Defining the Problem

Top Down Abuse

 "The stable ecology of the state" and the metric "how willing a symbiosis is it, or is it forever maintained through a familiar top down brutality," have captured, then chained our imagination to a "cultural logic" that "normalizes deviance," ignores the poorly designed and failing O rings on the space shuttle Challenger as well as several centuries of wisdom for a like on Facebook. In short a society of manufacturing abuse is a top down that completely inhabits us.

A Graveyard of the Soul

Reddish Pink Sun in The Morning

 Jung's Shadow, it can be argued, protects the sacred. Let's start today with where the Shadow sits in the Symbolic Order, Lady Macbeth and a reappraisal of jealousy, then return to the swamp monsters of Conservative Social Values by looking at the expression "A stable ecology is the graveyard of the soul."

Alright chaps. When Macbeth and Lady Macbeth killed King Duncan, they got blood on their hands. Lady Macbeth did her best, they'd done a good job, a valuable job, she advised Macbeth - "A little water clears us of this deed." Her point was that water would wash away the physical evidence and all evidence of their guilt, leaving them rich and powerful and pure as driven snow. But "Out Damn Spot" those blood stains haunted Lady Macbeth, she saw them in her dreams they poked at her in the daytime. And why? Jung would have seen what he called a Shadow from the ocean wide subconscious where Lady Macbeth kept her repressed memories, feelings and passions looking back with disdain.

Here, with his Shadow, Jung had his chance to kick the sociobiologists in the gonads. "Jealousy" Jung believed, became manifest when I projected what I have failed to achieve onto others, making it easier for me to criticize someone else rather than attempt to interpret what my shadow is trying to tell me. And the point about the Shadow, the Shadow doesn't go away, ask Lady Macbeth if you don't believe me. It's the ultimate Street Corner Boy and I am the object of constant wolf-whistles.

 The question, "what are conservative social values?," like freedom, is better understood by what they are not. Take for example the Pope's encyclical of the 1890's that described the duty of Christians as citizens in Industrial Societies. To protect the family the Pope out right rejected socialism, instead the encyclical promoted just wages, workers' rights to organize unions, private property rights, and the state's duty to protect the working class. This encyclical laid the foundation for "Modern Catholic Social Teaching" it influenced politicians and workers movements. In the USA it remains the basis for what Baptist Educational Establishments refer to as "Christian Leadership" in their mission statements.

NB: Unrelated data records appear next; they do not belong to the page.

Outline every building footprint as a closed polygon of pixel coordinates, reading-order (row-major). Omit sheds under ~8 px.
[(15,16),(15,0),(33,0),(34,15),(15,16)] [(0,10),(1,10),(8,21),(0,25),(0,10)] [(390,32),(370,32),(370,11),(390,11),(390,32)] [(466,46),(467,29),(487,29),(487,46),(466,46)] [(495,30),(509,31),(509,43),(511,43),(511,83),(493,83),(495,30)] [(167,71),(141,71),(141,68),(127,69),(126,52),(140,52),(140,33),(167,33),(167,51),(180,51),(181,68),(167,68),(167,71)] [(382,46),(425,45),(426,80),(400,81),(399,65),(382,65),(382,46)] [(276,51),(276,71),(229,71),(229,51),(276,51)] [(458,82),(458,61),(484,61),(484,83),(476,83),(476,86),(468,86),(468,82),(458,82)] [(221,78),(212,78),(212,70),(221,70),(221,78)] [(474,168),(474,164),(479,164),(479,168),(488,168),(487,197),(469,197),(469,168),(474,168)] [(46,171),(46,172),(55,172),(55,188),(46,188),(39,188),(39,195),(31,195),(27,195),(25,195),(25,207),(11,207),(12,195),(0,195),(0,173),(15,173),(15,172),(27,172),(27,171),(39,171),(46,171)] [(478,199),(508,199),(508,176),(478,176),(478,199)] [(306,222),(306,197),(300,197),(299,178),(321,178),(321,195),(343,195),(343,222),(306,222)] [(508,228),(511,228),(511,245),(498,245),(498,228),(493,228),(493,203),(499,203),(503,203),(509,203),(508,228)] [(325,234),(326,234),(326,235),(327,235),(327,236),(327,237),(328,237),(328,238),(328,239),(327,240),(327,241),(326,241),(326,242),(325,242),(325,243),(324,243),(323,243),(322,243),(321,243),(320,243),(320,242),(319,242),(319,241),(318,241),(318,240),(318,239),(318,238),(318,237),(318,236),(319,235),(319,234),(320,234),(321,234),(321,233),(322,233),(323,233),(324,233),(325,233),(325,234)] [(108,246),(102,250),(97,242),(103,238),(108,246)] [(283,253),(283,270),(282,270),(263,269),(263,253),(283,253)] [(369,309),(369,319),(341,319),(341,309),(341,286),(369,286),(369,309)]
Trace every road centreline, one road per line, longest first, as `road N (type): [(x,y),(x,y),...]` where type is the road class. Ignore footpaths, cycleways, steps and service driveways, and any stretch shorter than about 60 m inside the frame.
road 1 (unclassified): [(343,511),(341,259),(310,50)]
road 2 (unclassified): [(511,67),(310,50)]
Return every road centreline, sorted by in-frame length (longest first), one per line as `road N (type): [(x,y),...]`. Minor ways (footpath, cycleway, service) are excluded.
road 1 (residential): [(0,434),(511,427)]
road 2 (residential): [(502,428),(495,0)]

It's entirely possible that nuances between Catholic and Baptist understandings of the soul are as disparate as their understandings of marriage and baptism itself, but such monotheistic groupings do not have a monopoly on "Sacred and/or Profane." The priority of the family in almost all Christian teaching has resulted in the sacredness of the wedding vow as the basis of a family and society.  Whether it's "Christian Leadership" or "Catholic Social Teaching" the sacred forms the foundational values upon which the edifice is erected. I don't believe Adam Smith, Ricardo or Karl Marx saw themselves as in the business of formulating sacred foundations.  They wanted something that worked.

 And this is where we find ourselves forced to look at the expression: "A stable ecology is the graveyard of the soul." There's always a premise, the premise here goes along these lines: "Dignity is found in Freedom. Freedom is inherently unstable." The Reasonable Creature that Kant thought we are will always be unfinished. I think we can say Jung's Shadow reminds us of how far from the sacred we are.